[EXCERPTED RECORDS — start]

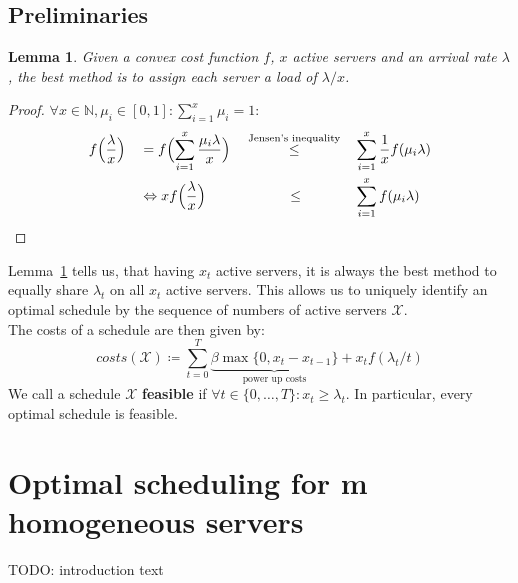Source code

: \documentclass[hidelinks]{article}
\theoremstyle{plain}
\newtheorem{lem}[thm]{Lemma}
\theoremstyle{definition}
\theoremstyle{rem}
\newcommand{\mx}{\mathcal{X}}
\begin{document}
\begin{sloppypar}
\subsection{Preliminaries}
\begin{lem}\label{lem:share}
	Given a convex cost function $f$, $x$ active servers and an arrival rate $\lambda$, the best method is to assign each server a load of $\lambda/x$.
\end{lem}
\begin{proof}
$\forall x\in\mathbb{N},\mu_i\in[0,1]:\sum\limits_{i=1}^{x}{\mu_i}=1:$
\begin{alignat*}{4}
	&f\Bigl(\frac{\lambda}{x}\Bigr)&&=f\Bigl(\sum\limits_{i=1}^x{\frac{\mu_i\lambda}{x}}\Bigr)&&\stackrel{\text{Jensen's inequality}}{\le}&&\sum\limits_{i=1}^x\frac{1}{x}f(\mu_i\lambda) \\
	&&&\Leftrightarrow xf\Bigl(\frac{\lambda}{x}\Bigr)&&\qquad\quad\le&&\sum\limits_{i=1}^xf(\mu_i\lambda)
\end{alignat*}
\end{proof}
Lemma~\ref{lem:share} tells us, that having $x_t$ active servers, it is always the best method to equally share $\lambda_t$ on all $x_t$ active servers. This allows us to uniquely identify an optimal schedule by the sequence of numbers of active servers $\mx$.\\ The costs of a schedule are then given by:
\begin{equation*}
	costs(\mx)\coloneqq\sum\limits_{t=0}^{T}{\underbrace{\beta\max\{0,x_{t}-x_{t-1}\}}_{\text{power up costs}}+x_tf(\lambda_t/t)}
\end{equation*}
We call a schedule $\mx$ \textbf{feasible} if $\forall t\in\{0,\ldots,T\}: x_t\ge\lambda_t$. In particular, every optimal schedule is feasible.

\section{Optimal scheduling for m homogeneous servers}\label{sec:opt}
TODO: introduction text


\end{sloppypar}
\end{document}
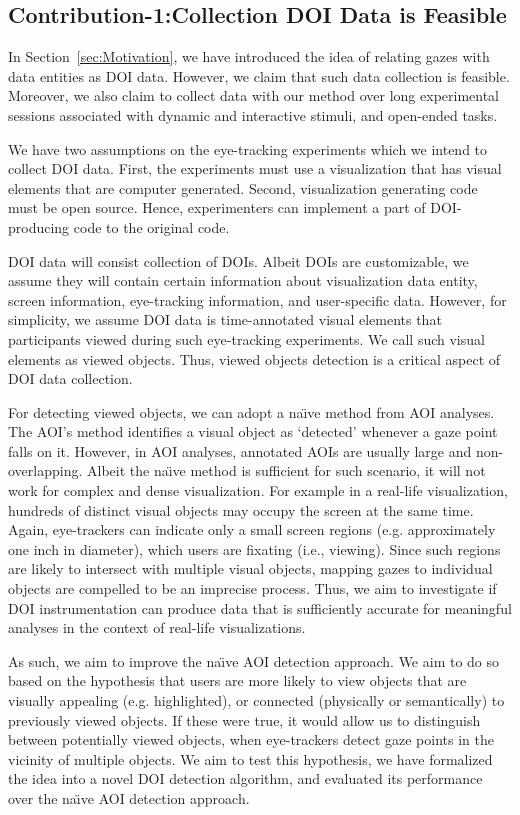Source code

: \subsection{Contribution-1:Collection DOI Data is Feasible}
\label{sec:Contribution-1}
In Section~\ref{sec:Motivation}, we have introduced the idea of relating gazes with data entities as DOI data. However, we claim that such data collection is feasible. Moreover, we also claim to collect data with our method over long experimental sessions associated with dynamic and interactive stimuli, and open-ended tasks. 

We have two assumptions on the eye-tracking experiments which we intend to collect DOI data. First, the experiments must use a visualization that has visual elements that are computer generated. Second, visualization generating code must be open source. Hence, experimenters can implement a part of DOI-producing code to the original code. 

DOI data will consist collection of DOIs. Albeit DOIs are customizable, we assume they will contain certain information about visualization data entity, screen information, eye-tracking information, and user-specific data. However, for simplicity, we assume DOI data is time-annotated visual elements that participants viewed during such eye-tracking experiments. We call such visual elements as viewed objects. Thus, viewed objects detection is a critical aspect of DOI data collection.

For detecting viewed objects, we can adopt a na\"{\i}ve method from AOI analyses. The AOI's method identifies a visual object as `detected' whenever a gaze point falls on it. However, in AOI analyses, annotated AOIs are usually large and non-overlapping. Albeit the na\"{\i}ve method is sufficient for such scenario, it will not work for complex and dense visualization. For example in a real-life visualization, hundreds of distinct visual objects may occupy the screen at the same time. Again, eye-trackers can indicate only a small screen regions (e.g. approximately one inch in diameter), which users are fixating (i.e., viewing). Since such regions are likely to intersect with multiple visual objects, mapping gazes to individual objects are compelled to be an imprecise process. Thus, we aim to investigate if DOI instrumentation can produce data that is sufficiently accurate for meaningful analyses in the context of real-life visualizations.

As such, we aim to improve the na\"{\i}ve AOI detection approach. We aim to do so based on the hypothesis that users are more likely to view objects that are visually appealing (e.g. highlighted), or connected (physically or semantically) to previously viewed objects. If these were true, it would allow us to distinguish between potentially viewed objects, when eye-trackers detect gaze points in the vicinity of multiple objects. We aim to test this hypothesis, we have formalized the idea into a novel DOI detection algorithm, and evaluated its performance over the na\"{\i}ve AOI detection approach.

[EXCERPTED RECORDS — finish]

■ REQUIREMENT:
How many lines in the entries contain the string "visualization"? Answer with the number only.

■ SOLVED EXERCISE:
3